WHAT THE TASK REQUIRES
Every entry that follows needs to be repeated exactly.

- - - - - - -

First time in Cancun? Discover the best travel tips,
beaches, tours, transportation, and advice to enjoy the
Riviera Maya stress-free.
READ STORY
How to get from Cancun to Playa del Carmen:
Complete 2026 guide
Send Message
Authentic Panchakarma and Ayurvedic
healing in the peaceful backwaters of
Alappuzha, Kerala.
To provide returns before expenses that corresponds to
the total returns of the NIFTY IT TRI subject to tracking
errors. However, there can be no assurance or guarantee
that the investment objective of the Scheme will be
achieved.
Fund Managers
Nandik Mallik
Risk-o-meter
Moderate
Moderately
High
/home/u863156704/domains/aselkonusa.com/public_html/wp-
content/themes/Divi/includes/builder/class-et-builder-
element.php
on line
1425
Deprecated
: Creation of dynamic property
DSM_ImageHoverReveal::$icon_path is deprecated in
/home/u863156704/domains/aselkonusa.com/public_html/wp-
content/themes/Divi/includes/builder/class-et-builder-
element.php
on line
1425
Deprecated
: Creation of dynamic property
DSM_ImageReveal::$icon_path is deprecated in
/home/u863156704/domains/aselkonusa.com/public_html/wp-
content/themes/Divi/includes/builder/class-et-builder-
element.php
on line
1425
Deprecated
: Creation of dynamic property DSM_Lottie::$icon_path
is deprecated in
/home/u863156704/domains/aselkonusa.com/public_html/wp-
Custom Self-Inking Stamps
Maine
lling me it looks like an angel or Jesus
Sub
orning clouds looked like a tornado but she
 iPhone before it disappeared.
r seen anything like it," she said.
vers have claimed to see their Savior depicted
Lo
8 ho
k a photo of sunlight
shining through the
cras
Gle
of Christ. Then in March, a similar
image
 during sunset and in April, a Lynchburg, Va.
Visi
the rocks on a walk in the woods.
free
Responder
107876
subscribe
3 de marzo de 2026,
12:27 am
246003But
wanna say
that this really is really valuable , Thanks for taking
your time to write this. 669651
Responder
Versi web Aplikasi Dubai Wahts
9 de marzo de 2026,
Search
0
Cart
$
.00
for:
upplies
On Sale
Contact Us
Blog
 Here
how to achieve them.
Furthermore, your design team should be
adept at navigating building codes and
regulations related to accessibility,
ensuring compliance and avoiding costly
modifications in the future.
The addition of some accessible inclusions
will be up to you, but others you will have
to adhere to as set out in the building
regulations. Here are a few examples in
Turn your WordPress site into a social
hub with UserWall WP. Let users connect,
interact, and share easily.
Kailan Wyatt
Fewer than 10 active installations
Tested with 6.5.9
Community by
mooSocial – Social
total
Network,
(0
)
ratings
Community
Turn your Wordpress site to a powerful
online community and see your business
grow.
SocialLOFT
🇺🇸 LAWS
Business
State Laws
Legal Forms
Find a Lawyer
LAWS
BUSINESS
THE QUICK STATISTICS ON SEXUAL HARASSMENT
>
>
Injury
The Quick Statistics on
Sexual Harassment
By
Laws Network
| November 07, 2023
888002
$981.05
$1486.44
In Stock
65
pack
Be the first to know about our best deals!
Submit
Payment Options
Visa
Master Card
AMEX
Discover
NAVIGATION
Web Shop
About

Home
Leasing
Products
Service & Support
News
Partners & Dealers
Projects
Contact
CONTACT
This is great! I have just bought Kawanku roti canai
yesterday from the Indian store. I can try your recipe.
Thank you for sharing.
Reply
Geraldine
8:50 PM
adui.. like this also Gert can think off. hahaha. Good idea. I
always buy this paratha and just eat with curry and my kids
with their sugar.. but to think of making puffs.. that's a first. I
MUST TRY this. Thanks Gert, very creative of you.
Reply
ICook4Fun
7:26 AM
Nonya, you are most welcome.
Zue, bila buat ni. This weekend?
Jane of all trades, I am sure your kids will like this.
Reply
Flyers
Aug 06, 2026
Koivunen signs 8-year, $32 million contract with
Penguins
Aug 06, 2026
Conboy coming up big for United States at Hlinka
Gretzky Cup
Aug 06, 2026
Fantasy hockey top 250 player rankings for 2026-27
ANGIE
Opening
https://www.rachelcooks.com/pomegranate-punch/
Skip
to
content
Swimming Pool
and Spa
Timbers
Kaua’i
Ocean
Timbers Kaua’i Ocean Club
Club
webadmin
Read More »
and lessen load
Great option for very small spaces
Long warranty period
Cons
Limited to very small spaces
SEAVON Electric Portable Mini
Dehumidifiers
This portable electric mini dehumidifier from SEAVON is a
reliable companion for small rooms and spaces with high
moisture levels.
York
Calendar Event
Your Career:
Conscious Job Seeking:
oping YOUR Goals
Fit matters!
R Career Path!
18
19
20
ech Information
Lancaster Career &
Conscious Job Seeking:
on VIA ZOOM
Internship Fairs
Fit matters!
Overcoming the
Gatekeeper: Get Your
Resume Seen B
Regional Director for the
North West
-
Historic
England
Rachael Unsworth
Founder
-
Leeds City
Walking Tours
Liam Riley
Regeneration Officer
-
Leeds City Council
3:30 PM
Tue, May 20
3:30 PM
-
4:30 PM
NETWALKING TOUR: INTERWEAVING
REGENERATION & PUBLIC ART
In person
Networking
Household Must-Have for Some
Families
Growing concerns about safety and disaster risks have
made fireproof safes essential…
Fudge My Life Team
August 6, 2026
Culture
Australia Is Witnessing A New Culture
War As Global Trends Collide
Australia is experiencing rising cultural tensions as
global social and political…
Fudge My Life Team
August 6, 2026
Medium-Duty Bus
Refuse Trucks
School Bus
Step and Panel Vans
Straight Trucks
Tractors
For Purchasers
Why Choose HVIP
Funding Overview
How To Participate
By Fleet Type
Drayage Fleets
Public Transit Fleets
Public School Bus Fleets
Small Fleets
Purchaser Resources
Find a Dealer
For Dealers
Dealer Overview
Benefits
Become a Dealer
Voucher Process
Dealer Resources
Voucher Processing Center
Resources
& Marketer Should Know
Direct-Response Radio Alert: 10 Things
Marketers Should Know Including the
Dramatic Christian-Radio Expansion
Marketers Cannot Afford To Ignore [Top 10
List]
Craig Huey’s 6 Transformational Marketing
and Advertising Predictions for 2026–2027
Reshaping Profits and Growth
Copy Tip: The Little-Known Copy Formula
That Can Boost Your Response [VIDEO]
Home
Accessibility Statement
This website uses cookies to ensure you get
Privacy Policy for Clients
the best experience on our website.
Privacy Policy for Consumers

- - - - - - -

SOLUTION BELOW
First time in Cancun? Discover the best travel tips,
beaches, tours, transportation, and advice to enjoy the
Riviera Maya stress-free.
READ STORY
How to get from Cancun to Playa del Carmen:
Complete 2026 guide
Send Message
Authentic Panchakarma and Ayurvedic
healing in the peaceful backwaters of
Alappuzha, Kerala.
To provide returns before expenses that corresponds to
the total returns of the NIFTY IT TRI subject to tracking
errors. However, there can be no assurance or guarantee
that the investment objective of the Scheme will be
achieved.
Fund Managers
Nandik Mallik
Risk-o-meter
Moderate
Moderately
High
/home/u863156704/domains/aselkonusa.com/public_html/wp-
content/themes/Divi/includes/builder/class-et-builder-
element.php
on line
1425
Deprecated
: Creation of dynamic property
DSM_ImageHoverReveal::$icon_path is deprecated in
/home/u863156704/domains/aselkonusa.com/public_html/wp-
content/themes/Divi/includes/builder/class-et-builder-
element.php
on line
1425
Deprecated
: Creation of dynamic property
DSM_ImageReveal::$icon_path is deprecated in
/home/u863156704/domains/aselkonusa.com/public_html/wp-
content/themes/Divi/includes/builder/class-et-builder-
element.php
on line
1425
Deprecated
: Creation of dynamic property DSM_Lottie::$icon_path
is deprecated in
/home/u863156704/domains/aselkonusa.com/public_html/wp-
Custom Self-Inking Stamps
Maine
lling me it looks like an angel or Jesus
Sub
orning clouds looked like a tornado but she
 iPhone before it disappeared.
r seen anything like it," she said.
vers have claimed to see their Savior depicted
Lo
8 ho
k a photo of sunlight
shining through the
cras
Gle
of Christ. Then in March, a similar
image
 during sunset and in April, a Lynchburg, Va.
Visi
the rocks on a walk in the woods.
free
Responder
107876
subscribe
3 de marzo de 2026,
12:27 am
246003But
wanna say
that this really is really valuable , Thanks for taking
your time to write this. 669651
Responder
Versi web Aplikasi Dubai Wahts
9 de marzo de 2026,
Search
0
Cart
$
.00
for:
upplies
On Sale
Contact Us
Blog
 Here
how to achieve them.
Furthermore, your design team should be
adept at navigating building codes and
regulations related to accessibility,
ensuring compliance and avoiding costly
modifications in the future.
The addition of some accessible inclusions
will be up to you, but others you will have
to adhere to as set out in the building
regulations. Here are a few examples in
Turn your WordPress site into a social
hub with UserWall WP. Let users connect,
interact, and share easily.
Kailan Wyatt
Fewer than 10 active installations
Tested with 6.5.9
Community by
mooSocial – Social
total
Network,
(0
)
ratings
Community
Turn your Wordpress site to a powerful
online community and see your business
grow.
SocialLOFT
🇺🇸 LAWS
Business
State Laws
Legal Forms
Find a Lawyer
LAWS
BUSINESS
THE QUICK STATISTICS ON SEXUAL HARASSMENT
>
>
Injury
The Quick Statistics on
Sexual Harassment
By
Laws Network
| November 07, 2023
888002
$981.05
$1486.44
In Stock
65
pack
Be the first to know about our best deals!
Submit
Payment Options
Visa
Master Card
AMEX
Discover
NAVIGATION
Web Shop
About

Home
Leasing
Products
Service & Support
News
Partners & Dealers
Projects
Contact
CONTACT
This is great! I have just bought Kawanku roti canai
yesterday from the Indian store. I can try your recipe.
Thank you for sharing.
Reply
Geraldine
8:50 PM
adui.. like this also Gert can think off. hahaha. Good idea. I
always buy this paratha and just eat with curry and my kids
with their sugar.. but to think of making puffs.. that's a first. I
MUST TRY this. Thanks Gert, very creative of you.
Reply
ICook4Fun
7:26 AM
Nonya, you are most welcome.
Zue, bila buat ni. This weekend?
Jane of all trades, I am sure your kids will like this.
Reply
Flyers
Aug 06, 2026
Koivunen signs 8-year, $32 million contract with
Penguins
Aug 06, 2026
Conboy coming up big for United States at Hlinka
Gretzky Cup
Aug 06, 2026
Fantasy hockey top 250 player rankings for 2026-27
ANGIE
Opening
https://www.rachelcooks.com/pomegranate-punch/
Skip
to
content
Swimming Pool
and Spa
Timbers
Kaua’i
Ocean
Timbers Kaua’i Ocean Club
Club
webadmin
Read More »
and lessen load
Great option for very small spaces
Long warranty period
Cons
Limited to very small spaces
SEAVON Electric Portable Mini
Dehumidifiers
This portable electric mini dehumidifier from SEAVON is a
reliable companion for small rooms and spaces with high
moisture levels.
York
Calendar Event
Your Career:
Conscious Job Seeking:
oping YOUR Goals
Fit matters!
R Career Path!
18
19
20
ech Information
Lancaster Career &
Conscious Job Seeking:
on VIA ZOOM
Internship Fairs
Fit matters!
Overcoming the
Gatekeeper: Get Your
Resume Seen B
Regional Director for the
North West
-
Historic
England
Rachael Unsworth
Founder
-
Leeds City
Walking Tours
Liam Riley
Regeneration Officer
-
Leeds City Council
3:30 PM
Tue, May 20
3:30 PM
-
4:30 PM
NETWALKING TOUR: INTERWEAVING
REGENERATION & PUBLIC ART
In person
Networking
Household Must-Have for Some
Families
Growing concerns about safety and disaster risks have
made fireproof safes essential…
Fudge My Life Team
August 6, 2026
Culture
Australia Is Witnessing A New Culture
War As Global Trends Collide
Australia is experiencing rising cultural tensions as
global social and political…
Fudge My Life Team
August 6, 2026
Medium-Duty Bus
Refuse Trucks
School Bus
Step and Panel Vans
Straight Trucks
Tractors
For Purchasers
Why Choose HVIP
Funding Overview
How To Participate
By Fleet Type
Drayage Fleets
Public Transit Fleets
Public School Bus Fleets
Small Fleets
Purchaser Resources
Find a Dealer
For Dealers
Dealer Overview
Benefits
Become a Dealer
Voucher Process
Dealer Resources
Voucher Processing Center
Resources
& Marketer Should Know
Direct-Response Radio Alert: 10 Things
Marketers Should Know Including the
Dramatic Christian-Radio Expansion
Marketers Cannot Afford To Ignore [Top 10
List]
Craig Huey’s 6 Transformational Marketing
and Advertising Predictions for 2026–2027
Reshaping Profits and Growth
Copy Tip: The Little-Known Copy Formula
That Can Boost Your Response [VIDEO]
Home
Accessibility Statement
This website uses cookies to ensure you get
Privacy Policy for Clients
the best experience on our website.
Privacy Policy for Consumers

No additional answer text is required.